Strengths and Limitations
Strengths
- Nonlinear Dimensionality Reduction: Capable of uncovering complex, nonlinear structures in the data.
- Flexibility: The choice of kernel allows for customization to specific data characteristics.
Limitations
- Parameter Selection: The performance of Kernel PCA is sensitive to the choice of the kernel function and its parameters.
- Computational Complexity: The requirement to compute and store the kernel matrix can be computationally intensive for large datasets.
- Interpretability: The mapping to a high-dimensional feature space can make the results harder to interpret compared to linear PCA.
Advanced Topics
- Pre-Image Problem: Finding a meaningful representation in the original input space for the data points in the feature space, especially for visualization.

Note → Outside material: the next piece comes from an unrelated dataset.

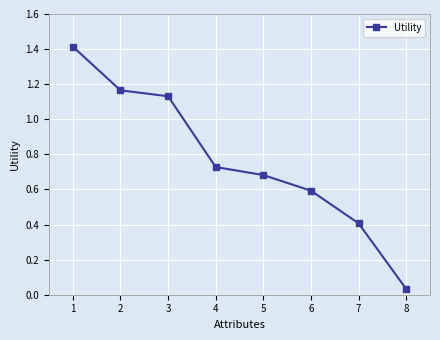

What is the change in value from 3 to 8?

-1.1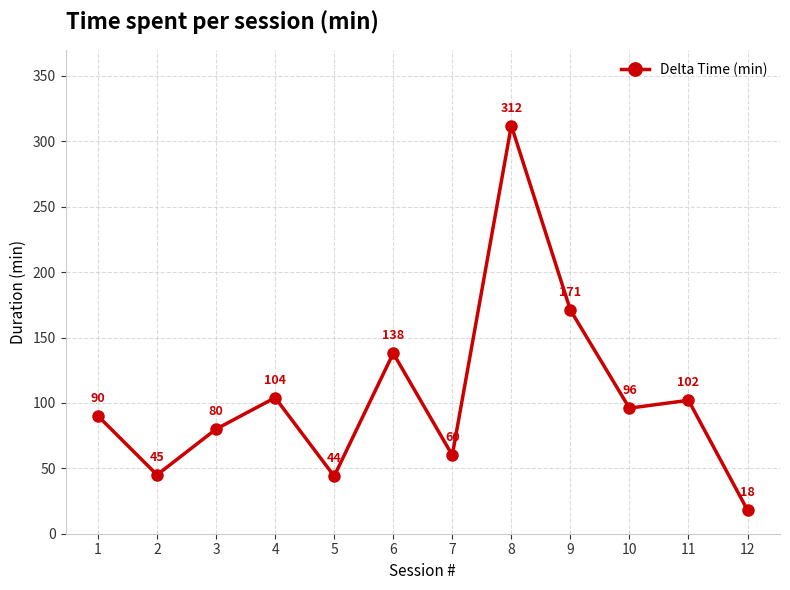

Between 5 and 10, which is larger?

10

- Incremental Kernel PCA: Techniques for applying Kernel PCA to large datasets or in online settings by incrementally updating the decomposition.
References
- Schölkopf, Bernhard, Alexander Smola, and Klaus-Robert Müller. "Nonlinear component analysis as a kernel eigenvalue problem." Neural computation 10, no. 5 (1998): 1299-1319.
- Shawe-Taylor, John, and Nello Cristianini. "Kernel methods for pattern analysis." Cambridge university press, 2004.
- Bishop, Christopher M. "Pattern Recognition and Machine Learning." Springer, 2006.